Midas is an unincorporated community located in Floyd County, Kentucky. It is located around the intersection of Midas Road and Kentucky Route 550, north of Hueysville (separated by Midas Tunnel) and west of Eastern. Not much remains except some scattered residences, Midas Road, and the Midas Tunnel. CSX E&BV Subdivision passes through Midas and crosses Midas Road after exiting the tunnel.

==Civil War history==
On January 10, 1862, the Battle of Middle Creek was fought near Prestonburg. Brig. Gen. Humphrey Marshall and his Confederate troops retreated using the Left Fork of Middle Creek. They went south and camped near Midas at the Joseph Gearheart Farm, located midway between Midas and Hueysville.

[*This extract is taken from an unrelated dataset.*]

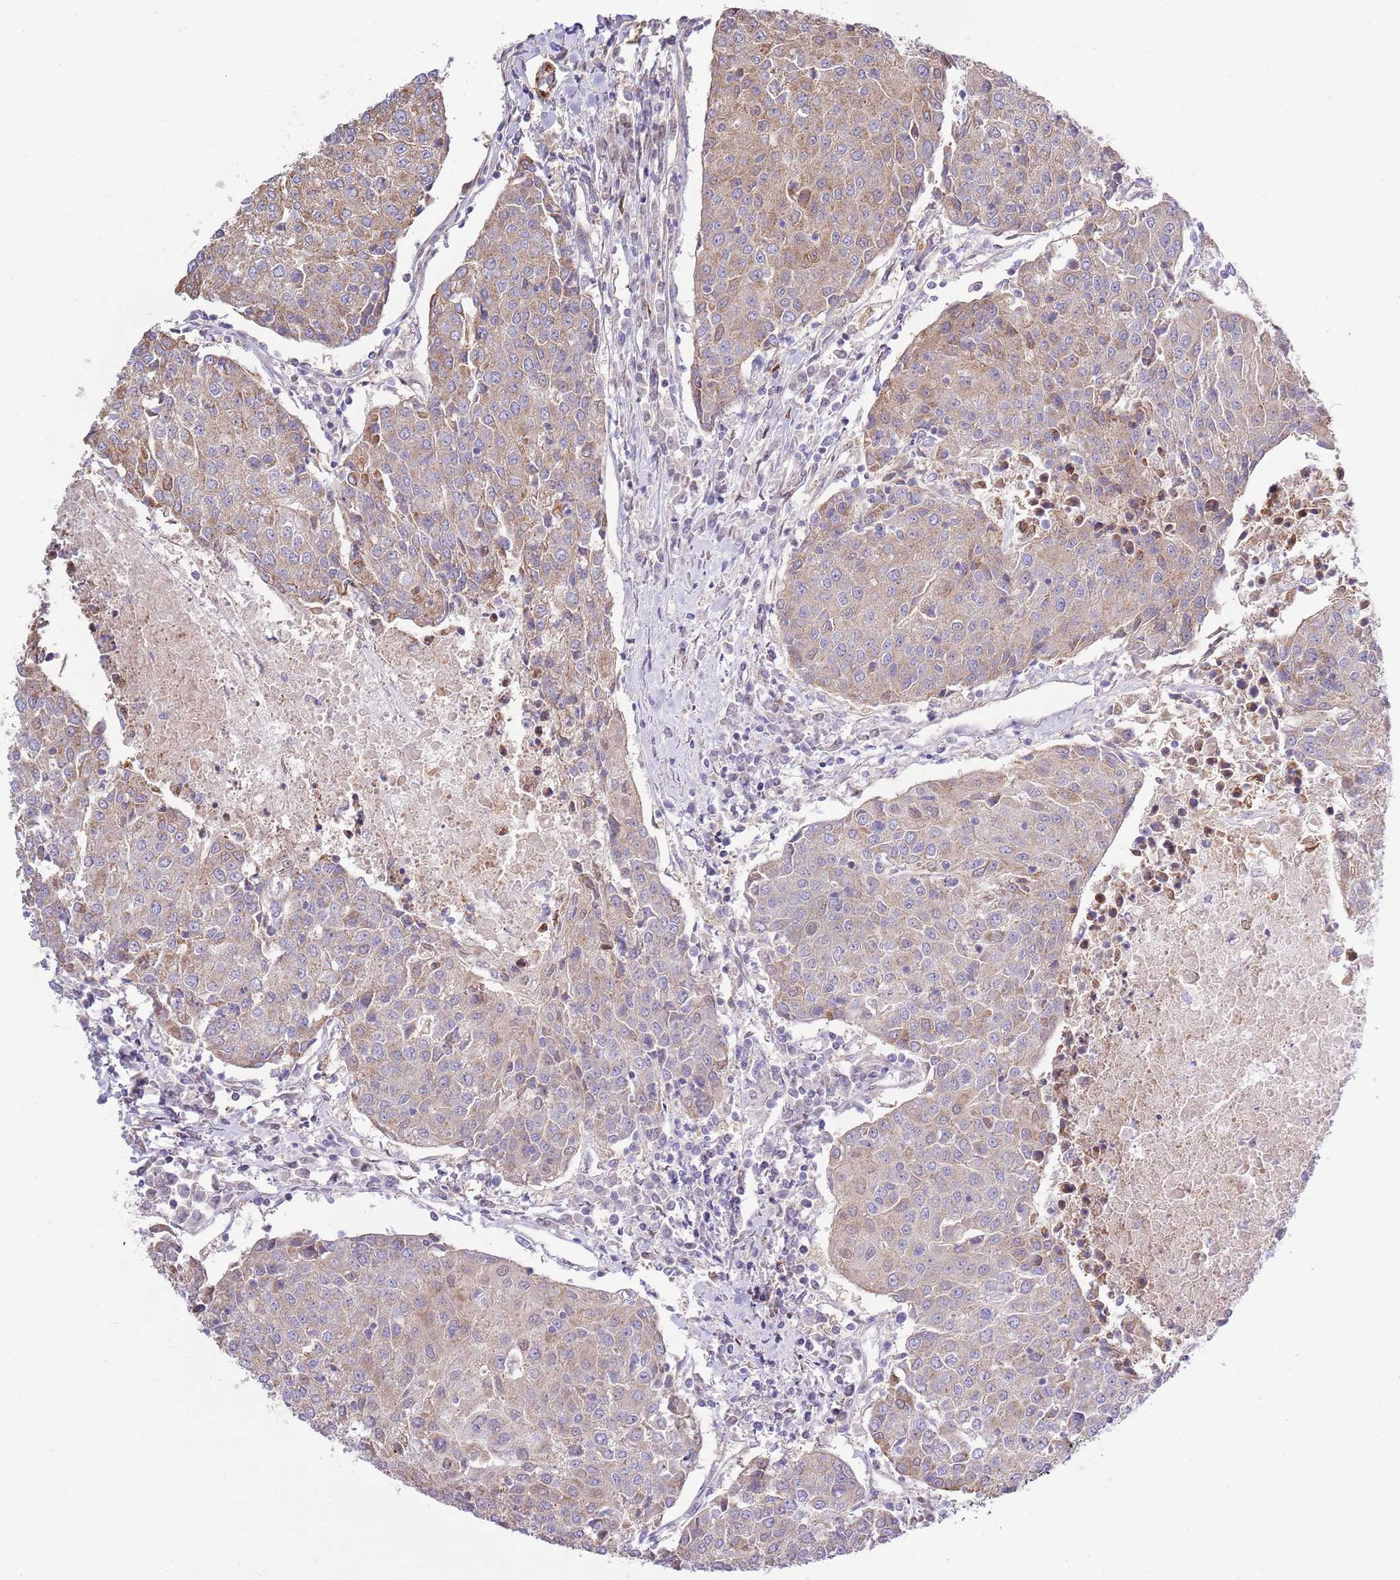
{"staining": {"intensity": "weak", "quantity": "25%-75%", "location": "cytoplasmic/membranous"}, "tissue": "urothelial cancer", "cell_type": "Tumor cells", "image_type": "cancer", "snomed": [{"axis": "morphology", "description": "Urothelial carcinoma, High grade"}, {"axis": "topography", "description": "Urinary bladder"}], "caption": "Weak cytoplasmic/membranous positivity for a protein is seen in approximately 25%-75% of tumor cells of urothelial carcinoma (high-grade) using IHC.", "gene": "ARL2BP", "patient": {"sex": "female", "age": 85}}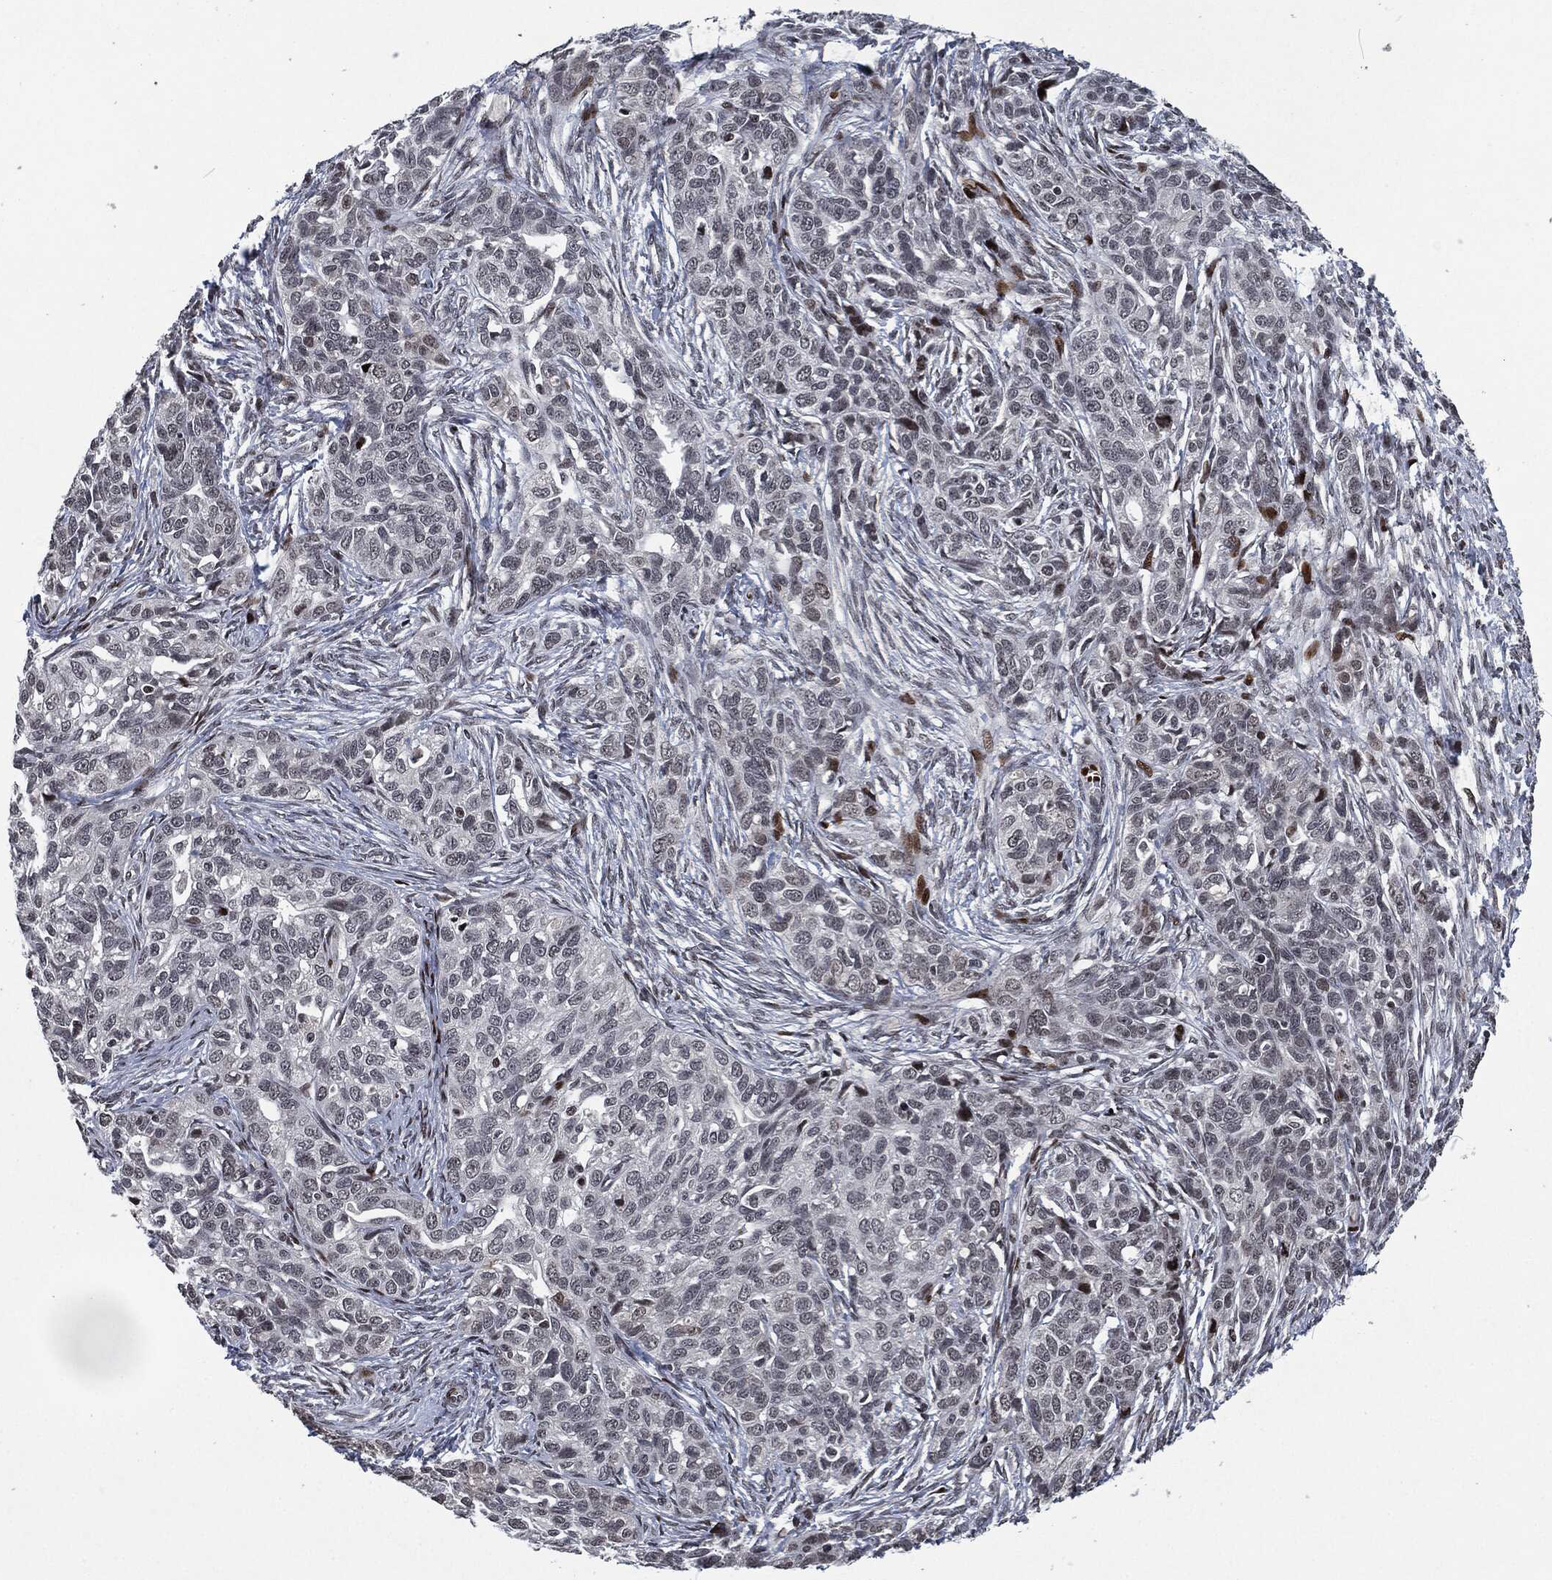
{"staining": {"intensity": "negative", "quantity": "none", "location": "none"}, "tissue": "ovarian cancer", "cell_type": "Tumor cells", "image_type": "cancer", "snomed": [{"axis": "morphology", "description": "Cystadenocarcinoma, serous, NOS"}, {"axis": "topography", "description": "Ovary"}], "caption": "The IHC photomicrograph has no significant positivity in tumor cells of ovarian cancer (serous cystadenocarcinoma) tissue.", "gene": "EGFR", "patient": {"sex": "female", "age": 71}}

After staying for a week, Humphrey and his troops traveled farther up Beaver Creek before retreating out of Kentucky and into Virginia.

==Later history==
A 1918 survey noted that the Midas Oil & Gas Company was one of "eighteen or twenty oil and gas operating concerns in Floyd County, Kentucky". By 1927, it was reported that a 9 million cubic foot gas facility was being offered for sale in "Midas, Floyd County, Kentucky, on branch of Chesapeake & Ohio Railway Co.", and in 1937, it was reported that the Inland Gas Corporation had "a sixteen-inch line with a capacity of about thirty-five million cubic feet per day extending from Midas on Right Beaver Creek northwardly" through Floyd County and several neighboring counties. In 1970, the Inland Gas Company sought permission and approval from the Federal Power Commission to abandon its Midas Compressor Station in Floyd County.